**EXERCISE AIM**
Return all the data exactly, keeping the pictures out.

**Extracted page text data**
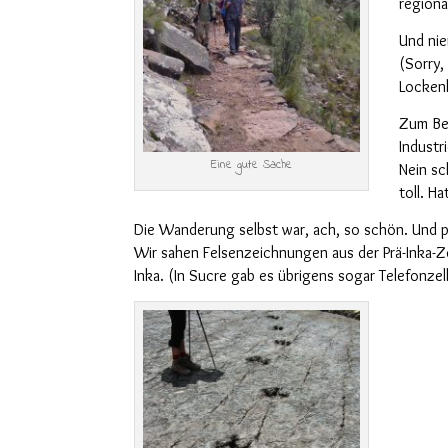
regiona
U
nd ni
(Sorry,
Lockenh
Zum Bei
Industri
Eine gute Sache
Nein sc
toll. H
Die Wanderung selbst war, ach, so schön.
U
nd p
Wir sahen Felsenzeichnungen aus der Prä-Inka-Z
Inka. (In Sucre gab es übrigens
sogar
Telefonzel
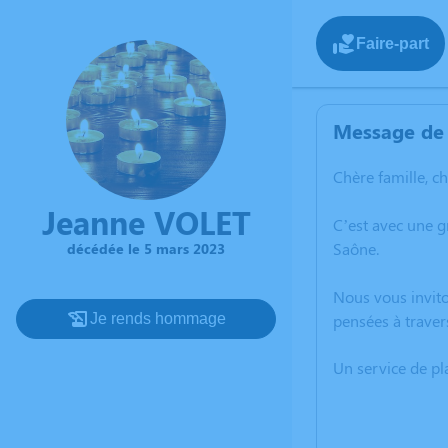
Faire-part
Message de 
Chère famille, c
Jeanne VOLET
C’est avec une 
Saône.
décédée le 5 mars 2023
Nous vous invito
Je rends hommage
pensées à traver
Un service de p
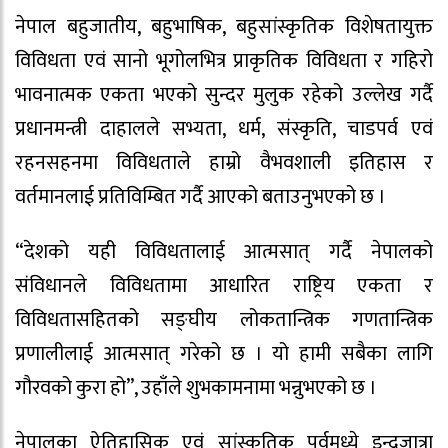
नेपाल बहुजातीय, बहुभाषिक, बहुसांस्कृतिक विशेषतायुक्त
विविधता एवं सानो भूगोलभित्र प्राकृतिक विविधता र गहिरो
भावनात्मक एकता भएको सुन्दर मुलुक रहेको उल्लेख गर्दै
प्रधानमन्त्री दाहालले सभ्यता, धर्म, संस्कृति, चाडपर्व एवं
रहनसहनमा विविधताले हाम्रो वैभवशाली इतिहास र
वर्तमानलाई प्रतिविम्बित गर्दै आएको बताउनुभएको छ ।
“देशको यही विविधतालाई आत्मसात् गर्दै नेपालको
संविधानले विविधतामा आधारित राष्ट्रिय एकता र
विविधतासहितको सङ्घीय लोकतान्त्रिक गणतान्त्रिक
प्रणालीलाई आत्मसात् गरेको छ । यो हामी सबैका लागि
गौरवको कुरा हो”, उहाँले शुभकामनामा भन्नुभएको छ ।
नेपालका ऐतिहासिक एवं सांस्कृतिक पर्वमध्ये इन्द्रजात्रा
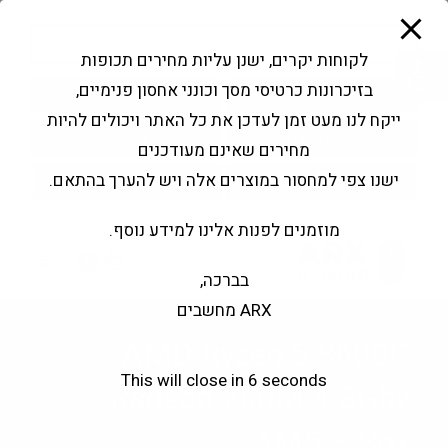
modal-check
Ski
Products
t
search
פתח סרגל נגישות
לקוחות יקרים, ישנן עליות מחירים תכופות
conten
בזיכרונות כרטיסי מסך וכונני אחסון פנימיים,
החשבון שלי
בקשה להצעה
ייקח לנו מעט זמן לעדכן את כל האתר ויכולים להיות
שירותי מעבדה
צור קשר
מחירים שאינם מעודכנים
ישנו צפי למחסור במוצרים אלה ויש להערך בהתאם.
מוזמנים לפנות אלינו למידע נוסף.
0
בברכה,
ARX מחשבים
AMD Ryzen 5 8600G
This will close in
6
seconds
Radeon 760M 4.3Ghz
AM5 – Box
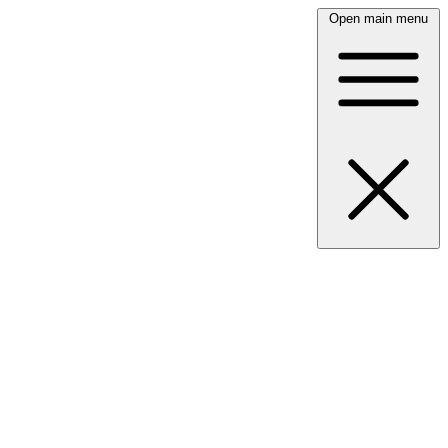
Open main menu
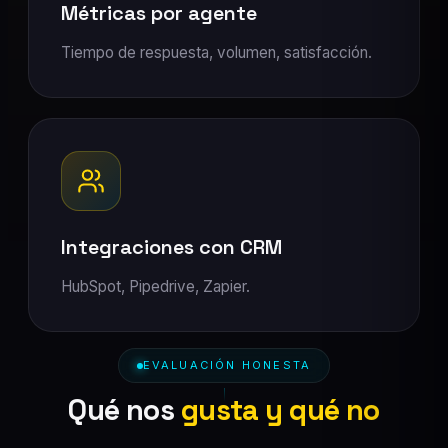
Métricas por agente
Tiempo de respuesta, volumen, satisfacción.
Integraciones con CRM
HubSpot, Pipedrive, Zapier.
EVALUACIÓN HONESTA
Qué nos
gusta y qué no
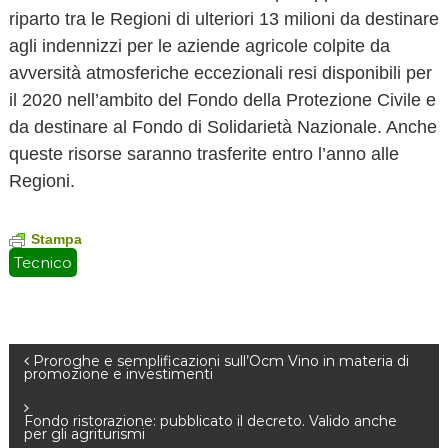
riparto tra le Regioni di ulteriori 13 milioni da destinare
agli indennizzi per le aziende agricole colpite da
avversità atmosferiche eccezionali resi disponibili per
il 2020 nell’ambito del Fondo della Protezione Civile e
da destinare al Fondo di Solidarietà Nazionale. Anche
queste risorse saranno trasferite entro l’anno alle
Regioni.
Stampa
Tecnico
N
Proroghe e semplificazioni sull’Ocm Vino in materia di
promozione e investimenti
a
Fondo ristorazione: pubblicato il decreto. Valido anche
per gli agriturismi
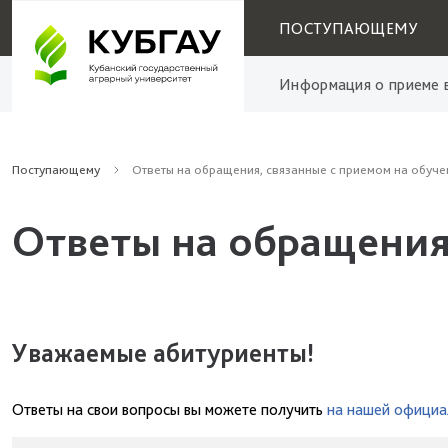
ПОСТУПАЮЩЕМУ
Информация о приеме в
Поступающему
Ответы на обращения, связанные с приемом на обуче
Ответы на обращения
Уважаемые абитуриенты!
Ответы на свои вопросы вы можете получить
на нашей официа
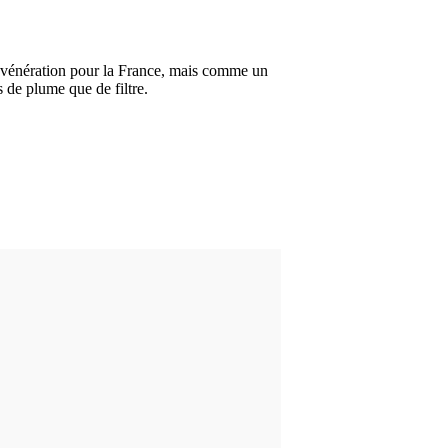
 vénération pour la France, mais comme un
s de plume que de filtre.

**EXPECTED ANSWER**
regiona
U
nd ni
(Sorry,
Lockenh
Zum Bei
Industri
Eine gute Sache
Nein sc
toll. H
Die Wanderung selbst war, ach, so schön.
U
nd p
Wir sahen Felsenzeichnungen aus der Prä-Inka-Z
Inka. (In Sucre gab es übrigens
sogar
Telefonzel
Faire-part
Message de 
Chère famille, c
Jeanne VOLET
C’est avec une 
Saône.
décédée le 5 mars 2023
Nous vous invito
Je rends hommage
pensées à traver
Un service de p
नेपाल बहुजातीय, बहुभाषिक, बहुसांस्कृतिक विशेषतायुक्त
विविधता एवं सानो भूगोलभित्र प्राकृतिक विविधता र गहिरो
भावनात्मक एकता भएको सुन्दर मुलुक रहेको उल्लेख गर्दै
प्रधानमन्त्री दाहालले सभ्यता, धर्म, संस्कृति, चाडपर्व एवं
रहनसहनमा विविधताले हाम्रो वैभवशाली इतिहास र
वर्तमानलाई प्रतिविम्बित गर्दै आएको बताउनुभएको छ ।
“देशको यही विविधतालाई आत्मसात् गर्दै नेपालको
संविधानले विविधतामा आधारित राष्ट्रिय एकता र
विविधतासहितको सङ्घीय लोकतान्त्रिक गणतान्त्रिक
प्रणालीलाई आत्मसात् गरेको छ । यो हामी सबैका लागि
गौरवको कुरा हो”, उहाँले शुभकामनामा भन्नुभएको छ ।
नेपालका ऐतिहासिक एवं सांस्कृतिक पर्वमध्ये इन्द्रजात्रा
modal-check
Ski
Products
t
search
פתח סרגל נגישות
לקוחות יקרים, ישנן עליות מחירים תכופות
conten
בזיכרונות כרטיסי מסך וכונני אחסון פנימיים,
החשבון שלי
בקשה להצעה
ייקח לנו מעט זמן לעדכן את כל האתר ויכולים להיות
שירותי מעבדה
צור קשר
מחירים שאינם מעודכנים
ישנו צפי למחסור במוצרים אלה ויש להערך בהתאם.
מוזמנים לפנות אלינו למידע נוסף.
0
בברכה,
ARX מחשבים
AMD Ryzen 5 8600G
This will close in
6
seconds
Radeon 760M 4.3Ghz
AM5 – Box
Open main menu
Métricas por agente
Tiempo de respuesta, volumen, satisfacción.
Integraciones con CRM
HubSpot, Pipedrive, Zapier.
EVALUACIÓN HONESTA
Qué nos
gusta y qué no
riparto tra le Regioni di ulteriori 13 milioni da destinare
agli indennizzi per le aziende agricole colpite da
avversità atmosferiche eccezionali resi disponibili per
il 2020 nell’ambito del Fondo della Protezione Civile e
da destinare al Fondo di Solidarietà Nazionale. Anche
queste risorse saranno trasferite entro l’anno alle
Regioni.
Stampa
Tecnico
N
Proroghe e semplificazioni sull’Ocm Vino in materia di
promozione e investimenti
a
Fondo ristorazione: pubblicato il decreto. Valido anche
per gli agriturismi
ПОСТУПАЮЩЕМУ
Информация о приеме в
Поступающему
Ответы на обращения, связанные с приемом на обуче
Ответы на обращения
Уважаемые абитуриенты!
Ответы на свои вопросы вы можете получить
на нашей официа
 vénération pour la France, mais comme un
s de plume que de filtre.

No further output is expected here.